Erst recht, wenn du aufgrund des geringen Kontakts mit Leuten, die irgendwie anders aussehen als du selber, auch wenig positive Erfahrungen machen konntest. Um diese Angst irgendwie abzumildern oder einem Realitätscheck zu unterziehen.

Und natürlich, das muss man an der Stelle schon mal ganz kurz noch einwerfen. Natürlich eröffnet das auch eine spannende Perspektive, wie man diese Statusangst bekämpfen kann. Nämlich einfach, indem man den Menschen wieder mehr politische, soziale, gesellschaftliche Sicherheit vermittelt. Also quasi das Gegenteil von Hartz IV. Man müsste sich politisch Gedanken machen, wie bekommt man es hin, dass die Menschen sich subjektiv, wirtschaftlich, ökonomisch wieder sicher fühlen? Mal so als Merkpunkt.

Ja, genau. Wir hatten die erste Studie, die Populismus Nativismus in den Raum gestellt hat und Nativismus ist im Osten aufgrund der skizzierten Phänomene häufiger anzutreffen, spielt eine größere Rolle. Dann gibt es die zweite Studie, die sagt Abstiegsangst ist im Osten das dominante Merkmal und die Erklärung dafür, warum die Leute AfD wählen. Und dann gibt es eine dritte Studie, die das so ein bisschen zusammenfasst, aber eben auch um ein paar wichtige Faktoren ergänzt.
Und diese Studie heißt: The Strength of Far-Right AfD in Eastern Germany: The East-West-Divide and the Multiple Causes behind 'Populism', also die Stärke der Rechtsaußenpartei AfD in Ostdeutschland: Die Teilung zwischen Ost und West und die verschiedenen Gründe für Populismus von Manès Weisskircher. Sorry, wenn ich das falsch ausspreche, bitte ich um Entschuldigung.

Diese Studie macht viele Punkte, die oben schon angeklungen sind. Wir wollen uns deswegen auf den Punkt konzentrieren, den wir bisher noch nicht hatten. Und das ist der Punkt der Repräsentation.

Richtig. Die Studie macht den Punkt, im Kern würden im Osten viele Menschen die Demokratie als abstraktes Konstrukt schon befürworten. Aber viele seien unzufrieden mit dem politischen System.
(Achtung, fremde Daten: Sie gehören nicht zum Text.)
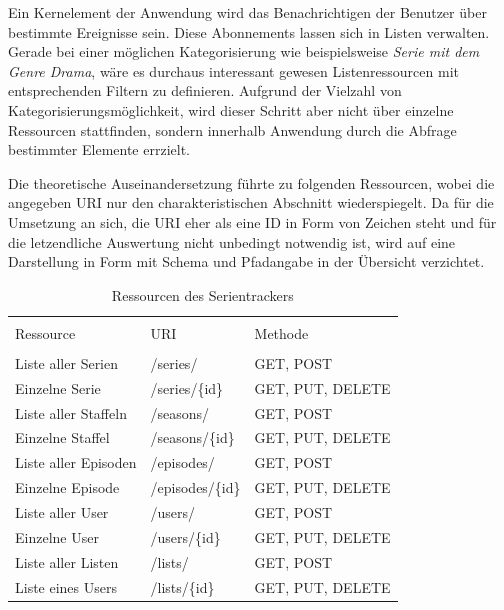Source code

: \documentclass[a4paper]{article}
\begin{document}
Ein Kernelement der Anwendung wird das Benachrichtigen der Benutzer über bestimmte Ereignisse sein. Diese Abonnements lassen sich in Listen verwalten. Gerade bei einer möglichen Kategorisierung wie beispielsweise \textit{Serie mit dem Genre Drama}, wäre es durchaus interessant gewesen Listenressourcen mit entsprechenden Filtern zu definieren. Aufgrund der Vielzahl von Kategorisierungsmöglichkeit, wird dieser Schritt aber nicht über einzelne Ressourcen stattfinden, sondern innerhalb Anwendung durch die Abfrage bestimmter Elemente errzielt.
\newpage

Die theoretische Auseinandersetzung führte zu folgenden Ressourcen, wobei die angegeben URI nur den charakteristischen Abschnitt wiederspiegelt.
Da für die Umsetzung an sich, die URI eher als eine ID in Form von Zeichen steht und für die letzendliche Auswertung nicht unbedingt notwendig ist, wird auf eine Darstellung in Form mit Schema und Pfadangabe in der Übersicht verzichtet.

\begin{table}[H]
\caption{Ressourcen des Serientrackers}

\centering
\begin{tabular}{l l l}
\\ [-0.5ex]

\hline\hline
\\ [-0.5ex]
Ressource & URI & Methode
\\ [1.5ex]
\hline
\\ [-0.5ex]
Liste aller Serien & /series/ & GET, POST \\[1ex]
Einzelne Serie & /series/\{id\} & GET, PUT, DELETE\\[1ex]
Liste aller Staffeln & /seasons/ & GET, POST \\[1ex]
Einzelne Staffel & /seasons/\{id\} & GET, PUT, DELETE\\[1ex]
Liste aller Episoden & /episodes/ & GET, POST \\[1ex]
Einzelne Episode & /episodes/\{id\} & GET, PUT, DELETE\\[1ex]
Liste aller User & /users/ & GET, POST \\[1ex]
Einzelne User & /users/\{id\} & GET, PUT, DELETE\\[1ex]
Liste aller Listen & /lists/ & GET, POST\\[1ex]
Liste eines Users & /lists/\{id\} & GET, PUT, DELETE\\[1ex]
\hline
\end{tabular}
\label{tab:ressourcendesserientrackers}
\end{table}
\end{document}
Also mit dem real existierenden.

Ja, richtig, mit dem real existierenden politischen System, seiner Effizienz und ihrer eigenen Repräsentanz in diesem System. Also trotz Merkel, trotz Joachim Gauck, Bundespräsident ehemals, der Osten ist messbar und faktisch unterrepräsentiert in ganz vielen gesellschaftlichen Bereichen. In den politischen Ämtern, zum Beispiel in ganz Deutschland ist es so, sagt die Studie, 2 % der Elite in ganz Deutschland wird aus dem Osten rekrutiert.
Im Osten selber stammen nur knapp 1/4 der Elite aus dem Osten. Das ist eine deutliche Unterrepräsentation. Ähnlich bei den Spitzenpositionen in der Wirtschaft, in Forschung, in Medien und im Militär. Überall sind Menschen mit einer Ostbiografie unterrepräsentiert.

Was natürlich ein Stück weit auch einfach historische Gründe hat, gewachsen ist, weil eben Menschen aus dem Osten ja erst mal eine westlichen Verhältnissen, äquivalente Bildungskarriere oder überhaupt Karriere erst mal machen mussten. Also zum Teil lässt sich das erklären, aber ich glaube, diese Erklärung trägt auch nicht mehr komplett nach 35 Jahren.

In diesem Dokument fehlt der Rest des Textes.